Мы позавтракали в секретном кафе. Оно было пусто, женщина-хозяйка возилась на кухне, поэтому мы без обиняков могли говорить. Я радовался такой возможности. Вообще-то она не выказывала радости по поводу моего сидения наверху коня, а казалась серьезно подходила к процессу обучения верховой езде и даже сказала, что еще пара выездов и из меня выйдет неплохой жокей. Я согласился. На ней была легкая шелковая блузка с открытой шеей и это ее красило, поверх блузки был накинут голубой пиджак специально для езды верхом, на локтях – кожаные подлокотники, мы ели сваренные вкрутую яйца и тосты, отдыхали, выпили по чашке кофе и выкурили по сигарете. Потом она спросила меня о моей жизни, причем вопрос был очень серьезен и она глядела на меня так, будто этот вопрос интересовал ее в огромной степени. Слушала она меня так как никто другой. Впрочем точно также она слушала и мистера Шульца, но я не возражал. Ее внимание доставляло мне радость, я пользовался привилегией быть выслушанным ей с подъемом – мы становились друзьями, я просто не мог представить, что вместо нее мог быть кто-нибудь другой. Кафе идеально подходило для разговора, она – была идеальная слушательница и собеседница. Мы вместе завтракали и говорили, все естественно. Так же естественно позже, когда ситуация изменилась, я и повел себя по отношению к ней. Как всегда на отметку «пять»!

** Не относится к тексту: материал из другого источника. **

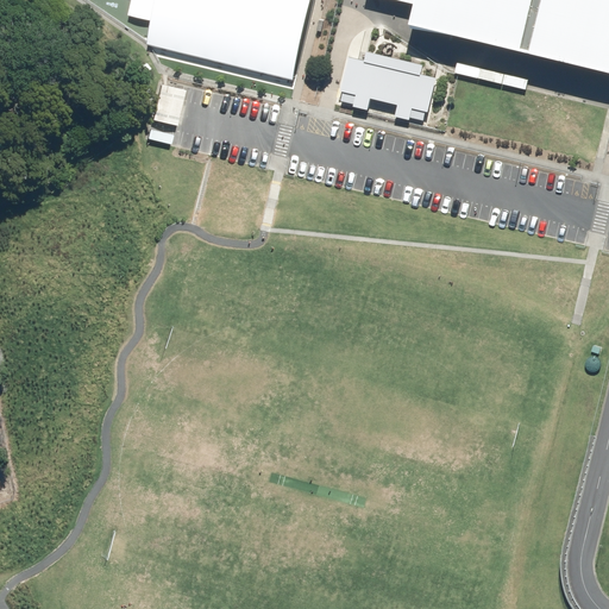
[(155,0),(131,0),(129,14),(151,20),(155,0)]
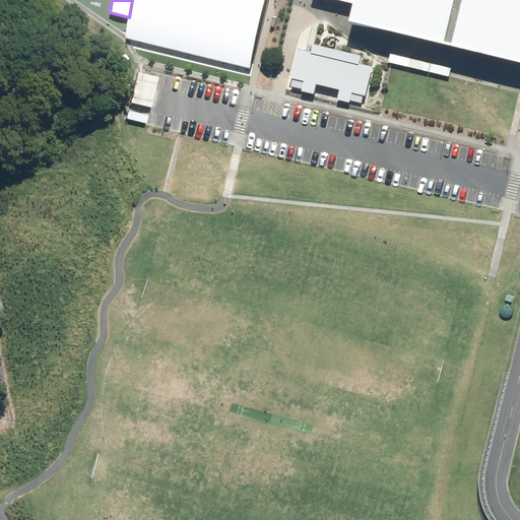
[(132,0),(129,17),(124,38),(248,67),(263,0),(132,0)]
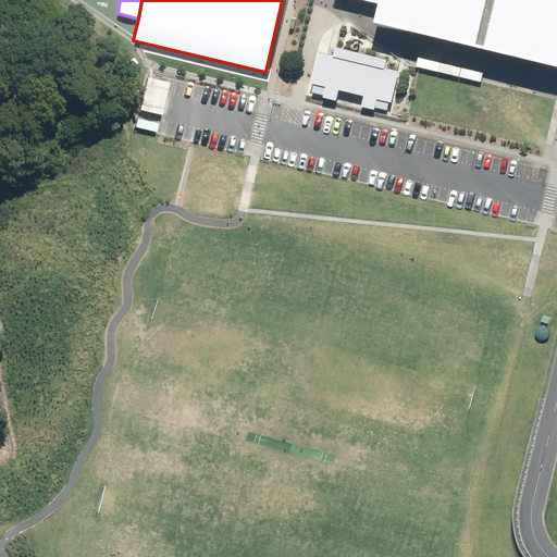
[(556,0),(358,0),(378,4),(373,22),(556,65),(556,0)]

Я сказал ей, что мои корни в бандитской среде.

– Твой папа тоже бандит?

– Мой папа исчез очень давно. Я имел в виду место, где я вырос.

– А где ты вырос?

– Между Третьим Авеню и Авеню Батгейт, в Бронксе. На севере от Клэрмонт-авеню, оттуда же вышел и мистер Шульц.

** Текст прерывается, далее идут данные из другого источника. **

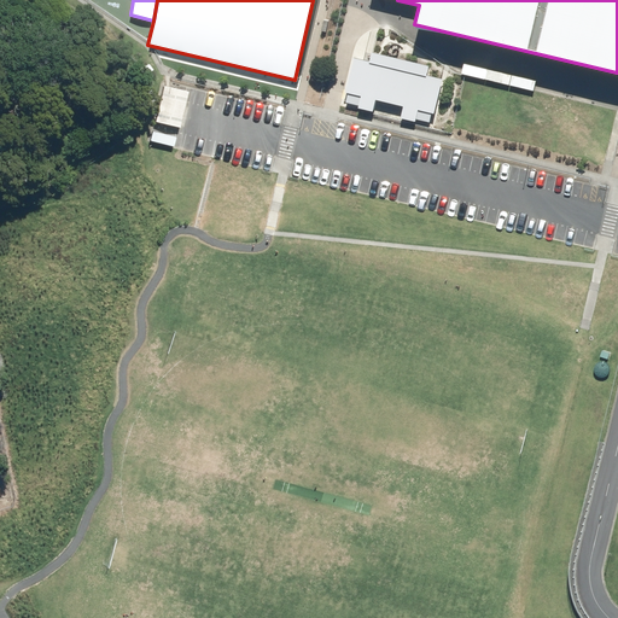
[(418,118),(431,122),(433,112),(437,114),(445,80),(429,75),(431,65),(373,51),(371,60),(356,57),(345,100),(361,105),(360,108),(375,111),(379,98),(406,105),(403,117),(418,121),(418,118)]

– Никогда не бывала в Бронксе.

– Так я и думал, – сказал я, – Мы живем под крышей. Ванна – в кухне.

– Кто мы?

– Мама и я. Мама работает в прачечной. У нее длинные волосы. Она красивая женщина, вернее могла бы быть очень красивой, если бы следила за собой. Она чистюля и аккуратистка, не подумай. Но она слегка сумасшедшая. И зачем я тебе все это рассказываю? Об этом я никому никогда не говорил, мне почему-то неудобно говорить так о маме. Она добра ко мне и любит меня.

– Я догадываюсь.

– Но она не права. Ей наплевать как она выглядит, у ней нет друзей, она не любит покупать новые вещи, у нее нет даже мысли завести друга-мужчину. В общем, она не совсем обычна. Ей наплевать, что думают соседи. Она живет сама с собой. Поэтому у нее репутация тихопомешанной.

– Наверно у нее была тяжелая жизнь. Давно твой отец исчез?

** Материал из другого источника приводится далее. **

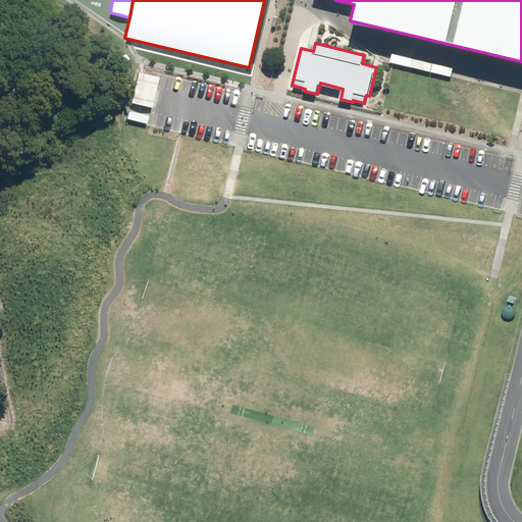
[(160,77),(139,72),(132,102),(153,106),(160,77)]
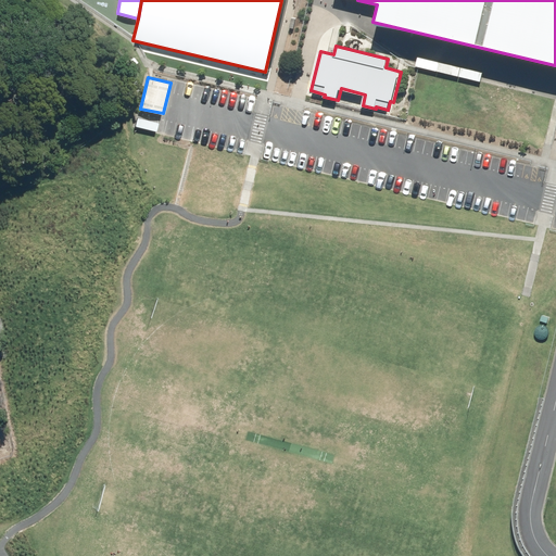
[(137,117),(135,126),(156,131),(159,123),(137,117)]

– Я был совсем маленьким. Даже не помню его. Он был еврей, вот и все, что я о нем знаю.

– А твоя мама тоже еврейка?

– Нет. Она – ирландка, католичка. Ее зовут Мэри Бехан. Но она в церковь не ходит. Вернее ходит, но не в обычном понимании. С какими-то женщинами забирается на самый верх синагоги и сидит там, слушает. Вот так ей нравится.